Fra pochi giorni uscirà il film "Agorà" del regista cileno Alejandro Amenàbar ("The Others" e "Mare dentro") ispirato alla vita della scienziata e filosofa Ipazia di Alessandria. Sulla vita di Ipazia è anche uscito un romanzo storico molto dettagliato: "Ipazia, vita e sogni di una scienziata del IV secolo".
Ipazia era la responsabile della biblioteca di Alessandria, la più grande dell'antichità con i suoi circa 700.000 libri, una biblioteca dove ogni uomo, non solo gli studiosi, poteva entrare. Oggi ci sembra una cosa scontata, ma all'epoca non lo era affatto.
La storia ci narra di come Ambrogio, vescovo di Milano, oltre ad aver ispirato all'imperatore gli editti che, uno dopo l'altro, proibivano tutti i culti che non fossero quello cristiano, ordinò, cosa che ignoravo completamente (e non penso di essere l'unico) la distruzione delle biblioteche, ritenute un pericolo con il sapere da esse custodito.
Nella lotta per la conquista del potere (sotto forma di influenza assoluta sulle istituzioni), il vescovo Cirillo di Alessandria iniziò a predicare giornalmente contro Ipazia, una donna colpevole di dedicarsi allo studio più che alla famiglia.
Sulla scia di tali prediche, dopo aver generato un clima fortemente ostile, un gruppo di monaci parabolani (una sorta di milizia privata del vescovo) rapirono Ipazia, la portarono all'interno della cattedrale dove fu denudata, le furono cavati gli occhi e fu poi fatta a pezzi dai parabolani con delle conchiglie affilate. I suoi pezzi furono portati attraverso la città dentro dei sacchi di iuta, fino al luogo dove venivano bruciate le immondizie. E lì anche i suoi poveri resti vennero bruciati al grido di «immondizia». Era l'8 marzo del 415 dc.

---

= DOMANDE DA SVOLGERE =
**A.** Ricopia parola per parola il passo del testo su Ipazia che comincia con "Fra pochi giorni" e finisce con "lo era affatto.".
**B.** Elenca tutte le persone che il testo su Ipazia nomina per nome.
**C.** Secondo il testo su Ipazia, quanti libri conteneva all'incirca la biblioteca di Alessandria?
Le righe che seguono non hanno nessun legame con il testo su Ipazia.

= DATI FORNITI =
---

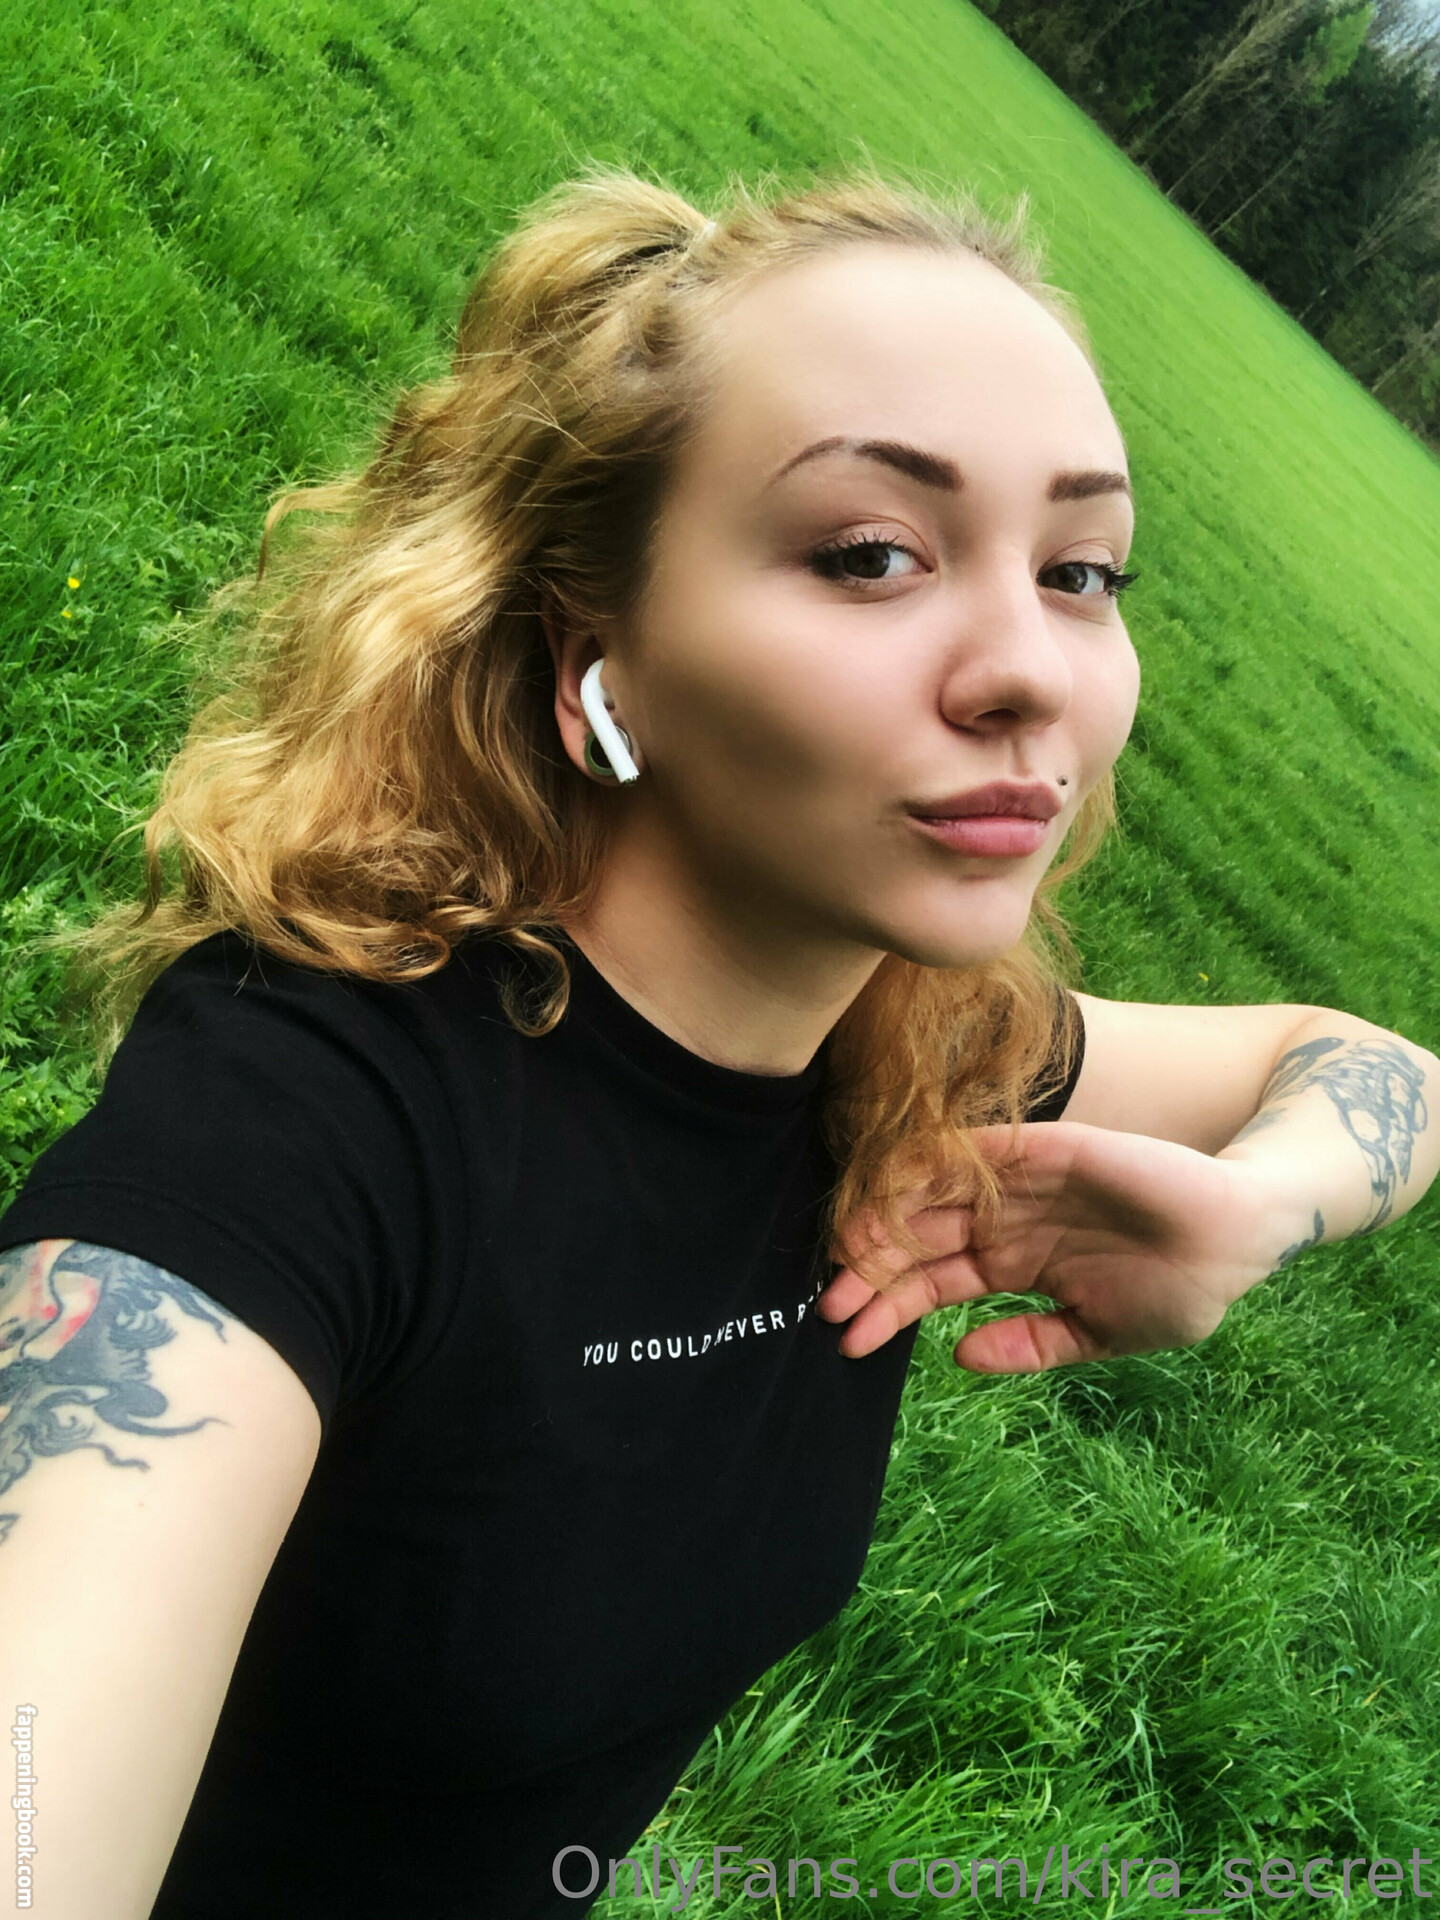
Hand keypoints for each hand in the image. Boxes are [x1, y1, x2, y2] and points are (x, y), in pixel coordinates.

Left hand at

---

= SOLUZIONI DELLE ATTIVITÀ =
**A.**
Fra pochi giorni uscirà il film "Agorà" del regista cileno Alejandro Amenàbar ("The Others" e "Mare dentro") ispirato alla vita della scienziata e filosofa Ipazia di Alessandria. Sulla vita di Ipazia è anche uscito un romanzo storico molto dettagliato: "Ipazia, vita e sogni di una scienziata del IV secolo".
Ipazia era la responsabile della biblioteca di Alessandria, la più grande dell'antichità con i suoi circa 700.000 libri, una biblioteca dove ogni uomo, non solo gli studiosi, poteva entrare. Oggi ci sembra una cosa scontata, ma all'epoca non lo era affatto.

**B.** Alejandro Amenàbar, Ipazia di Alessandria, Ambrogio, Cirillo di Alessandria

**C.** Circa 700.000 libri.